— Task objective —
Look for the line that contains "Contained here are"; output that line and every line after it exactly, through the final line of the material below, and nothing else.

— Exercise input —
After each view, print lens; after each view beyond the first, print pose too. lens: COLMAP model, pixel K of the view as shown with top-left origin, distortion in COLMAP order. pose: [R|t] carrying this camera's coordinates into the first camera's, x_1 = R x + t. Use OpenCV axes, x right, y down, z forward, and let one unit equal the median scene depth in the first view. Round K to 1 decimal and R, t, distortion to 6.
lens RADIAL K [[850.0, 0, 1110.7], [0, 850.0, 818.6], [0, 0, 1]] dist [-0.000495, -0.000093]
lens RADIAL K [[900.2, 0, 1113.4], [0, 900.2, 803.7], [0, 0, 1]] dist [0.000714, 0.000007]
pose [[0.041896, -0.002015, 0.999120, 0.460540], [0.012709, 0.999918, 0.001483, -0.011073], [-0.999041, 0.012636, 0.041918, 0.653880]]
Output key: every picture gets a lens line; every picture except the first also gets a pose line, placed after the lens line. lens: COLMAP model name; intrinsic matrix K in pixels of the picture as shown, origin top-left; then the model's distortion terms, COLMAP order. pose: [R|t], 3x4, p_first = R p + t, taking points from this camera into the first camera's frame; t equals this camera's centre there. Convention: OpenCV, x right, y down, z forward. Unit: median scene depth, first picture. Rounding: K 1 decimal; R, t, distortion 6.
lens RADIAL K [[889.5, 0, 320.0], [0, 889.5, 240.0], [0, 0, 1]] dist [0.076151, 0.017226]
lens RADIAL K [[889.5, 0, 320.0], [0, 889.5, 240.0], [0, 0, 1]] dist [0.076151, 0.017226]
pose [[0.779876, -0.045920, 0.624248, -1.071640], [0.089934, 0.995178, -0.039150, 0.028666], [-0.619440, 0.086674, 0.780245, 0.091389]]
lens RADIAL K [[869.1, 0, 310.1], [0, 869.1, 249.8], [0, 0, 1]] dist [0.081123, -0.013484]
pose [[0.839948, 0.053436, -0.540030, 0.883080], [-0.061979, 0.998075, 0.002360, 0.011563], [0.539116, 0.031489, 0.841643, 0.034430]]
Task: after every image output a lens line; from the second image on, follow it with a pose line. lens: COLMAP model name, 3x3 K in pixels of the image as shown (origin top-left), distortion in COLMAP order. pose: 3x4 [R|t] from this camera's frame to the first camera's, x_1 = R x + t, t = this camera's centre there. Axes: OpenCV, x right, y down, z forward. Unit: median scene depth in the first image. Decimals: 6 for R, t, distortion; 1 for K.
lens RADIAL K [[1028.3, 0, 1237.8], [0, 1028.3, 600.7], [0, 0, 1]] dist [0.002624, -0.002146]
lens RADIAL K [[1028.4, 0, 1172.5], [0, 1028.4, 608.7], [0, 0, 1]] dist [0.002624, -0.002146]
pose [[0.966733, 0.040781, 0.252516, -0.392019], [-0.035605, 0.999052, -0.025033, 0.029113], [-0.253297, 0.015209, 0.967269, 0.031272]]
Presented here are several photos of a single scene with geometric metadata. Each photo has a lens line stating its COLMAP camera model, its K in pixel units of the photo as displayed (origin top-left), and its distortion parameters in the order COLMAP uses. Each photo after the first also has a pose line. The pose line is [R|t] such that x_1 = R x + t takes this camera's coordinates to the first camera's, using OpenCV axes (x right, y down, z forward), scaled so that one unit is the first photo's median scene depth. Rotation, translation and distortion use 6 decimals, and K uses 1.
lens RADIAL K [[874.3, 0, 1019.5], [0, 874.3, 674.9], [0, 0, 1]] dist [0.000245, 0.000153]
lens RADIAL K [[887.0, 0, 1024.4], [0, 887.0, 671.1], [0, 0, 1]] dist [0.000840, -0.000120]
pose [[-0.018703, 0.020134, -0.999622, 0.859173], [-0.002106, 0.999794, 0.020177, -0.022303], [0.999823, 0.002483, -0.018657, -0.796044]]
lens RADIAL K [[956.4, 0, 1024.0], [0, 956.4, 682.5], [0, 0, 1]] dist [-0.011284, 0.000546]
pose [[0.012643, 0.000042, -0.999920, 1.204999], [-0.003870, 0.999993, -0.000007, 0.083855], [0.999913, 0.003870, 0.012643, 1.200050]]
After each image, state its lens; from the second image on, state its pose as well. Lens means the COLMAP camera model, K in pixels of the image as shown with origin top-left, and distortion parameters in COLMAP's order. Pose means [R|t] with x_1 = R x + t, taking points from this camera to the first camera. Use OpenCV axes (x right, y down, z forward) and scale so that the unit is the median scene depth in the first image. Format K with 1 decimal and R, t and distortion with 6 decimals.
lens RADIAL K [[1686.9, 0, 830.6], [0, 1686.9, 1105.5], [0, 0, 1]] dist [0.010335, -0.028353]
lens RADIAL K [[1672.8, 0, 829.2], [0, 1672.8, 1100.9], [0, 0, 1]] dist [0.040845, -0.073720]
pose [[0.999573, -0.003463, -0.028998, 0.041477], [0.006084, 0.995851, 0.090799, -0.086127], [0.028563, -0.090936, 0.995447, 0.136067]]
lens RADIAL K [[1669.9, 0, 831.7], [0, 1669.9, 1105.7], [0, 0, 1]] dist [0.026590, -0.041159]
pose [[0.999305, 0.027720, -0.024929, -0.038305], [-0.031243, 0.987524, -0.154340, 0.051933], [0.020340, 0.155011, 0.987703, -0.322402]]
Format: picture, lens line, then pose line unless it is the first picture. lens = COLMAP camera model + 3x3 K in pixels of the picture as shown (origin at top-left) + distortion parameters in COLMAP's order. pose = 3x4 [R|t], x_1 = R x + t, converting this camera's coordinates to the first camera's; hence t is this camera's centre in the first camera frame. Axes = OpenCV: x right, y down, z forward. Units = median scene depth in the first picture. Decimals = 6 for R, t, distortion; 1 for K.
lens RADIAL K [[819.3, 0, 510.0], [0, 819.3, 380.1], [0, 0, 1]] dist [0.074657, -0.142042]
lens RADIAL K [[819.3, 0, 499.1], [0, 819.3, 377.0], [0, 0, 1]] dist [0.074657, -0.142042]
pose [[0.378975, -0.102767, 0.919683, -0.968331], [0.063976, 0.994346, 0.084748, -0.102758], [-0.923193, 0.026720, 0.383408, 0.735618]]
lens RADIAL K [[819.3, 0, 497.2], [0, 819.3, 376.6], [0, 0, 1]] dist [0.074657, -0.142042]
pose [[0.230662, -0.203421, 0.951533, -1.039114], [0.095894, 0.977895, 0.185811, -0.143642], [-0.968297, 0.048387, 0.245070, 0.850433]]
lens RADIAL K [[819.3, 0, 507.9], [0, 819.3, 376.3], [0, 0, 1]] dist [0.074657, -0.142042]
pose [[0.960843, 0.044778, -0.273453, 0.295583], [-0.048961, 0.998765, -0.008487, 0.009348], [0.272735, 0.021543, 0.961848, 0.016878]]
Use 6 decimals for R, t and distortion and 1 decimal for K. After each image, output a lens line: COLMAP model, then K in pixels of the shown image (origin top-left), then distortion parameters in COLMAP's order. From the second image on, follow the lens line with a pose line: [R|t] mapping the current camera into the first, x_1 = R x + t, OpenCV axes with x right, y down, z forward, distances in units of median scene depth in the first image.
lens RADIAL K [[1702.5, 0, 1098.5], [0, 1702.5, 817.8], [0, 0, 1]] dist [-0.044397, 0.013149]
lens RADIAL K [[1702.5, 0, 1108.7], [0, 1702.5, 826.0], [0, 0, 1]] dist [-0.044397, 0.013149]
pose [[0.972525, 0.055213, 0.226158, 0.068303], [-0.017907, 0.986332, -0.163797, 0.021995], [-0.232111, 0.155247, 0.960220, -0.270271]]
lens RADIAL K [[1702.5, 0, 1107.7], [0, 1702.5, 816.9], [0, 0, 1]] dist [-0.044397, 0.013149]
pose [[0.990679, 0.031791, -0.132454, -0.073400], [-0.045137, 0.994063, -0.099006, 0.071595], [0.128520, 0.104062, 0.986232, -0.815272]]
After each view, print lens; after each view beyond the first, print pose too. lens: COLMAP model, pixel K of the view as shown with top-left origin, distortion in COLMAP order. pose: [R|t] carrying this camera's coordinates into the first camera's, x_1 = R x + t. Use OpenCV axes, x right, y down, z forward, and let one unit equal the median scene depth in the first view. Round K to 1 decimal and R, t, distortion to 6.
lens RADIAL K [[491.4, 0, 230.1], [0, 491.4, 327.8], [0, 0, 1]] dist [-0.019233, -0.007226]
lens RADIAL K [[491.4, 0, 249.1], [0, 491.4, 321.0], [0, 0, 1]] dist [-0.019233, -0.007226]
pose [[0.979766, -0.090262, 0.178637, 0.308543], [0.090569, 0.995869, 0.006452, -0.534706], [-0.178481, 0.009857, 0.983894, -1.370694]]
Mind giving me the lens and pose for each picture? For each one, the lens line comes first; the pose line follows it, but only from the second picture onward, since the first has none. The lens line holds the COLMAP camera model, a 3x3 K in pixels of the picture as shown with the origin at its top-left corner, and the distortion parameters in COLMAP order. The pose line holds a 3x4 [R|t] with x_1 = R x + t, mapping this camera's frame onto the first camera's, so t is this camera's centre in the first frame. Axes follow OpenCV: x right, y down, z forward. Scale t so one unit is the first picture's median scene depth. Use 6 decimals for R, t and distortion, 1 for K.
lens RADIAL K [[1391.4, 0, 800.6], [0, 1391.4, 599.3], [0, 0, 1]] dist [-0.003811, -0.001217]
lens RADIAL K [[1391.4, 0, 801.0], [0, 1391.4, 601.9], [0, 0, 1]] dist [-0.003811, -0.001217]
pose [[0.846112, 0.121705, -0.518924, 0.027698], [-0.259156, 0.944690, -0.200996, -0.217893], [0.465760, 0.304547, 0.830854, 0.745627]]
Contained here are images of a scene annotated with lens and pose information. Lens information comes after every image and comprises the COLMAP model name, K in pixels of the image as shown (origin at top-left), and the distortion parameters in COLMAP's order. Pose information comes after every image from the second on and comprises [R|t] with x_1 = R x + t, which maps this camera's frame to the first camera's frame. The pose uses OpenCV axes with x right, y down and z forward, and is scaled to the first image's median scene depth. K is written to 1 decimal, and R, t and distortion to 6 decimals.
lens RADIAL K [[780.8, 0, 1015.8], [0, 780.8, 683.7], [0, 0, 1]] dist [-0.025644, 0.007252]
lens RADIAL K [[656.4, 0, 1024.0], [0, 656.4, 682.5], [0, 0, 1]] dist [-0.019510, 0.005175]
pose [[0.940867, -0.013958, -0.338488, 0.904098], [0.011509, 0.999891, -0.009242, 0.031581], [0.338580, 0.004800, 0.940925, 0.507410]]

— Response to the task —
Contained here are images of a scene annotated with lens and pose information. Lens information comes after every image and comprises the COLMAP model name, K in pixels of the image as shown (origin at top-left), and the distortion parameters in COLMAP's order. Pose information comes after every image from the second on and comprises [R|t] with x_1 = R x + t, which maps this camera's frame to the first camera's frame. The pose uses OpenCV axes with x right, y down and z forward, and is scaled to the first image's median scene depth. K is written to 1 decimal, and R, t and distortion to 6 decimals.
lens RADIAL K [[780.8, 0, 1015.8], [0, 780.8, 683.7], [0, 0, 1]] dist [-0.025644, 0.007252]
lens RADIAL K [[656.4, 0, 1024.0], [0, 656.4, 682.5], [0, 0, 1]] dist [-0.019510, 0.005175]
pose [[0.940867, -0.013958, -0.338488, 0.904098], [0.011509, 0.999891, -0.009242, 0.031581], [0.338580, 0.004800, 0.940925, 0.507410]]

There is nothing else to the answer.